La notion de contact avec la nature a depuis bien longtemps supplanté celle de la nécessité de s’alimenter et aujourd’hui nombreux sont les pêcheurs à pratiquer ce que j’appellerai ici, comme on le fait au Canada, le « pêcher-relâcher »qui consiste à redonner sa liberté au poisson aussitôt capturé. J’emploie cette locution à dessein car nous le savons, nos amis canadiens parlent un français qui bien souvent a le mérite d’être plus académique que le nôtre.
On peut donc s’étonner que sur les berges de nos cours d’eau français lorsque cette pratique de « pêcher relâcher » est encouragée, on voit ainsi fleurir des panonceaux indiquant « NO KILL » anglicisme d’autant plus absurde et infondé que les anglo-saxons eux-mêmes emploient l’expression : « catch and release » traduction parfaite de « pêcher-relâcher », la boucle est bouclée.
Sans doute chez nous a-t-on redouté de paraître ringard en s’exprimant en français et cette pratique magnanime consistant à laisser la proie retourner à son milieu naturel plutôt que de rejoindre un obscur congélateur ne pouvait certainement s’entendre que comme une généreuse habitude provenant des lointaines et légendaires contrées américaines.
Il est permis de regretter au passage que la population de bisons d’Amérique du Nord n’ait que fort peu bénéficié du « catch and release ».
Nous avons pu constater dans cette enceinte et à de nombreuses reprises que la notion de transversalité pouvait présenter un réel intérêt. En l’espèce, peut-être que la stricte application de la clause Molière à la signalisation des sites de pêche constituerait un salutaire rempart contre la négligence de notre langage.
Le pêcheur d’aujourd’hui est donc plus un amoureux de la Nature qu’un prédateur, il présente souvent une bonne connaissance des espèces aquatiques et de leur milieu et il endosse bien volontiers le rôle d’acteur de la protection de l’environnement. Cela tient sans doute au fait que les pêcheurs exploitent une ressource produite par l’environnement naturel et totalement tributaire de la qualité des écosystèmes dont elle fait partie. De fait, sa disponibilité est liée à l’état de l’environnement et elle peut être accrue par sa conservation. Dans un contexte de bonne gestion, la pêche de loisir restera une activité durable reposant sur une ressource renouvelable.

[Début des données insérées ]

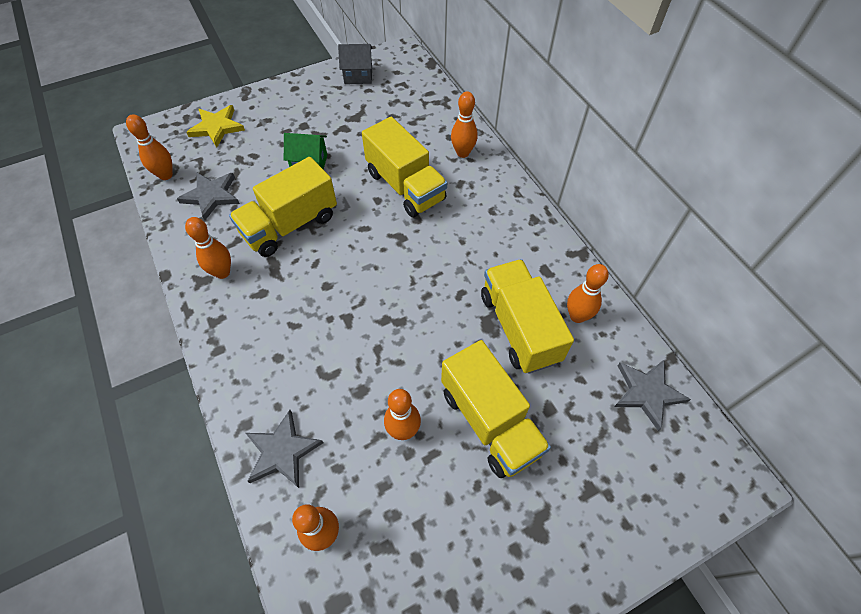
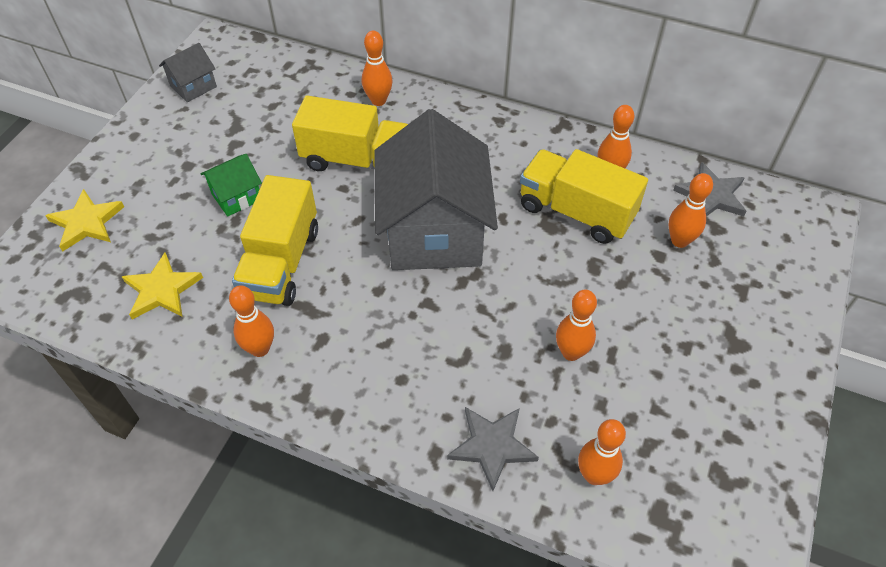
camera: 40 degrees left, 5 degrees down
(166, 175) = (81, 304): orange bowling pin -> orange bowling pin (679, 241)
(211, 196) = (162, 290): grey star -> yellow star
(403, 271) = (434, 231): none -> grey house
(490, 421) = (627, 296): yellow truck -> none

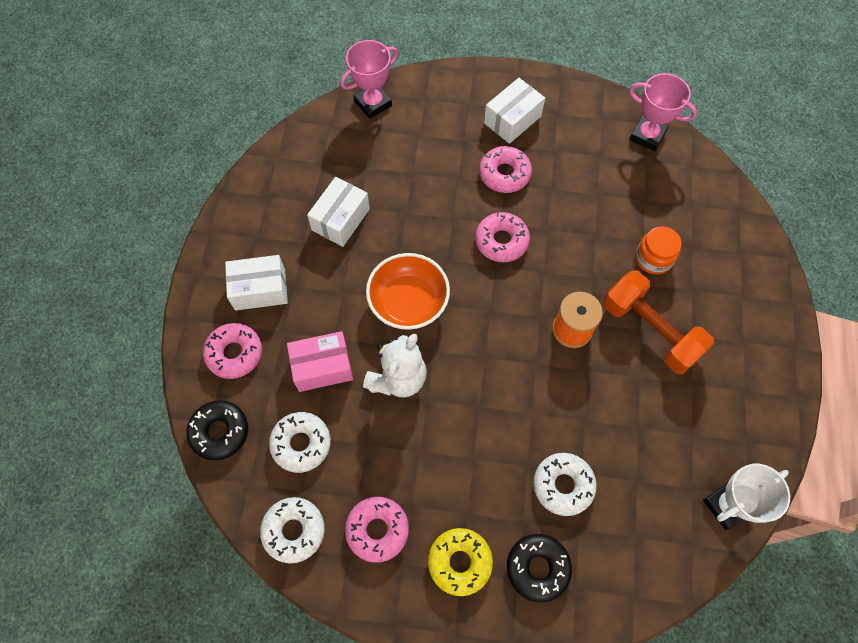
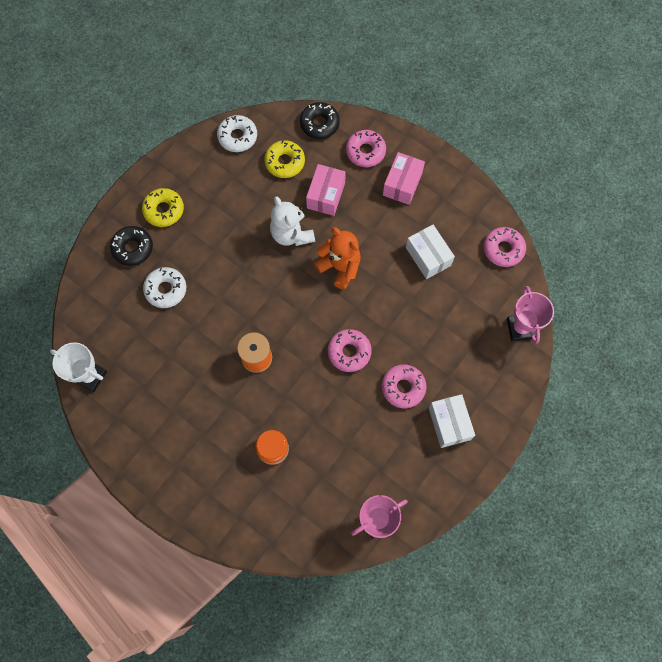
camera: 120 degrees right, 5 degrees up
(260, 289) = (402, 184): white box -> pink box
(301, 444) = (285, 162): white donut -> yellow donut
(377, 530) = (209, 178): pink donut -> pink donut (503, 249)
(408, 301) = (340, 267): orange bowl -> orange teddy bear
(650, 330) = (224, 408): orange dumbbell -> none
(726, 505) = (90, 376): white trophy -> white trophy turned 60 degrees counterclockwise

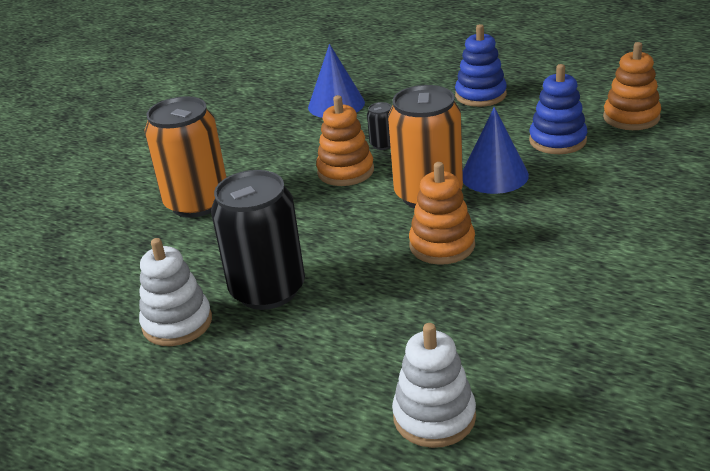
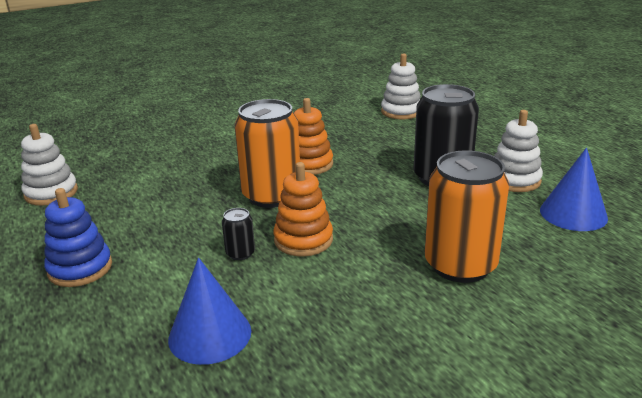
camera: 150 degrees left, 5 degrees down
(494, 175) = (210, 191): blue cone -> blue cone (573, 214)
(557, 140) = (127, 197): blue stacking toy -> none
(631, 117) = (51, 193): orange stacking toy -> white stacking toy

Les pêcheurs sont également reconnus comme des acteurs importants du développement du territoire, essentiellement par le biais des associations locales de pêche dont chacune d’entre-elles entretient en moyenne 70 km de rives, en assure la gestion de la biodiversité autant que la gestion halieutique, le nettoyage des berges ainsi que leur accessibilité.
Pour les fédérations départementales, c’est en moyenne par fédération 2700 km de rives à charge et 710 hectares d’étangs et de plans d’eau. Sont compris dans cet entretien le retrait des obstacles transversaux, la mise en œuvre d’ouvrages de franchissement, des dérivations de plans d’eau et bien d’autres actions encore.

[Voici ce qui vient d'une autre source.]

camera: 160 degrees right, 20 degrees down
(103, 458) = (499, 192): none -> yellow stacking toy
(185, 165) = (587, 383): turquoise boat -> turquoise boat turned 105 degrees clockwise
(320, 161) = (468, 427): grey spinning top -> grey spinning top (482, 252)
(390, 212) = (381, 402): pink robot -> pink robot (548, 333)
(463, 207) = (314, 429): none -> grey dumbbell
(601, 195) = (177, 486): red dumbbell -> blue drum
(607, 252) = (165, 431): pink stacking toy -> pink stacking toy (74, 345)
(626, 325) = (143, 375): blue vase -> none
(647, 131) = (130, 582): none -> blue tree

Les fédérations de pêche assurent mobiliser près de 60 millions d’euros pour ces actions dites : « linéaires » et les structures associatives de 10 à 20 millions. Il faut en déduire que sans ce financement et l’investissement des bénévoles, la protection et la restauration du milieu nécessiteraient un investissement supérieur et porté par d’autres financeurs, les agences de l’eau entre autres.
Nous sommes devant un mode de fonctionnement extrêmement vertueux qui mériterait certainement un effort plus conséquent de la part de la région. La remarque rejoint d’ailleurs celle que nous faisions il y a quelques mois concernant la chasse.
Reconnaissons que 3 millions d’euros ça n’est somme toute pas si cher pour s’attirer la sympathie de dizaines de milliers de pêcheurs et bénéficier d’une publicité quasi permanente dans les pages de leurs revues de liaison.
Nous estimons donc ce projet de partenariat un peu « petit bras » financièrement mais nous sommes par ailleurs soulagés de ne pas y voir l’ombre tentaculaire des habituelles nébuleuses associatives.
En conséquence, notre groupe émettra l’avis favorable que j’évoquais au début de mon propos.